Это единственный способ представить себе то, что в итоге своем Шребер описывает как несчастье, поведать о котором до конца он не в состоянии, и в котором термин «умерщвление душ» (Seelenmord, см. S 2 2-II) играет, наряду с именами Флешига и Шребера, не ключевую роль[86].
Совершенно ясно, что речь идет о нарушениях, спровоцированных в интимнейшем узелке жизнеощущения субъекта, и цензура, исказившая текст перед обещанными Шребером дополнениями к тем довольно-таки невнятным разъяснениям, которыми он свой образ действий прокомментировал, дает основание полагать, что в дополнениях этих он связывал имена еще живых лиц с фактами, которые по представлениям того времени публикации не подлежали. Последующая глава мемуаров опущена целиком, и Фрейду пришлось упражнять свою проницательность, удовлетворяясь аллюзиями на «Фауста», «Вольного стрелка» и Байроновского «Манфреда», причем ссылка на «Манфреда» (откуда, предполагает он, и заимствовано Шребером имя Аримана, соответствующее одному из богоявлений его бреда) обусловлена, по мнению Фрейда, самим сюжетом его: герой гибнет от проклятия, вызванного смертью объекта братского инцеста.
Рискнув вместе с Фрейдом довериться этому тексту, который, за вычетом досадных, конечно, цензурных искажений, остается документом, чьи гарантии достоверности максимальны, мы постараемся в самой форме того развернутого бреда, с содержанием которого совпадает эта книга, выявить структуру, которая обнаружит сходство с течением психоза.
2. Вступив на этот путь, мы, с оттенком удивления, в котором Фрейд видит субъективную коннотацию узнанного бессознательного, прежде всего констатируем, что бред плетет свой узор вокруг творческой силы, приписываемой тем словам, ипостасью которых служат божественные лучи (Gottesstrahleri).
Эта тема служит лейтмотивом уже в первой главе.
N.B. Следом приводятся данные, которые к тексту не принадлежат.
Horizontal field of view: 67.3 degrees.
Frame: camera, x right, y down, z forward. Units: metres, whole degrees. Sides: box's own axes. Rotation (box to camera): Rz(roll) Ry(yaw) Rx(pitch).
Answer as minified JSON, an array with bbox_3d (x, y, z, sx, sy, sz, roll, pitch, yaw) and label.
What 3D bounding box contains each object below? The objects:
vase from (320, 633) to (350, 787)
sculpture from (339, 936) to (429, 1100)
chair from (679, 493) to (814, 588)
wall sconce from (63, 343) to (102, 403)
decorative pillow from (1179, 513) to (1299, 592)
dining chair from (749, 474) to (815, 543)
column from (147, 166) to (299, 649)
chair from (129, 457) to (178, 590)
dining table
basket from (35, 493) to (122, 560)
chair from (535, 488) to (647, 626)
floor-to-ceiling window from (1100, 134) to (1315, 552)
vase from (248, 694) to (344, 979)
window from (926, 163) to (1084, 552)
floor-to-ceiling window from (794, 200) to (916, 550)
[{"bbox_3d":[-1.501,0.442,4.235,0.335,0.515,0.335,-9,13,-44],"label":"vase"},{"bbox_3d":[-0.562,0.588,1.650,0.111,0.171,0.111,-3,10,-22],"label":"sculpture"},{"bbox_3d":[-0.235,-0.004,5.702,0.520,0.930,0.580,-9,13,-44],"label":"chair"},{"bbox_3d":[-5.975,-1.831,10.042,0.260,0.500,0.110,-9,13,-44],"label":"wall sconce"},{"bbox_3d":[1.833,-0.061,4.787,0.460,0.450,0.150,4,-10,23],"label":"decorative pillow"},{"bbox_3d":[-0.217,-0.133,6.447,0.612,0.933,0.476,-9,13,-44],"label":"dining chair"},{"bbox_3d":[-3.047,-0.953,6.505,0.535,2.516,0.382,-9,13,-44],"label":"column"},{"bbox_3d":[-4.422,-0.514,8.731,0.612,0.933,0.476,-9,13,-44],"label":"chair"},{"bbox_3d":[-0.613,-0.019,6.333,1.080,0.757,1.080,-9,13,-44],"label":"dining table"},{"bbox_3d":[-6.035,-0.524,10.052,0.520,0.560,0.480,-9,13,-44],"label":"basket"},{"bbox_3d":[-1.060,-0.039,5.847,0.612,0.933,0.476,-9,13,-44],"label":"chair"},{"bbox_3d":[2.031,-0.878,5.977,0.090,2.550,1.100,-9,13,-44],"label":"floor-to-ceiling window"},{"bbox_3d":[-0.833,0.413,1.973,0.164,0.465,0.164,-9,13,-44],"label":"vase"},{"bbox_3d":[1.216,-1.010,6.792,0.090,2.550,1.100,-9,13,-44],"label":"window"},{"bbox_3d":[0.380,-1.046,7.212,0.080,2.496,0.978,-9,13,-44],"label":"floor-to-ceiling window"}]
Автор сразу же обращает внимание на то обстоятельство, что акт порождения существования из ничего возмущает наш разум, ибо акт этот противоречит очевидности, которую предъявляет ему опыт в превращениях материи, дающей реальности субстанцию.
Шребер подчеркивает контраст, в котором находится этот парадокс к идеям, гораздо более близким человеку, которым он старается, как если бы в этом была нужда, себя отрекомендовать: перед нами немец, получивший образование (gebildet) в эпоху Вильгельма и впитавший в себя геккелевский метасциентизм. Доказать это призваны списки прочитанной им литературы, обратившись к которой мы смогли бы составить себе прекрасное представление о том, что Гаварни называет где-то «дерзкой идеей Человека с большой буквы»[87].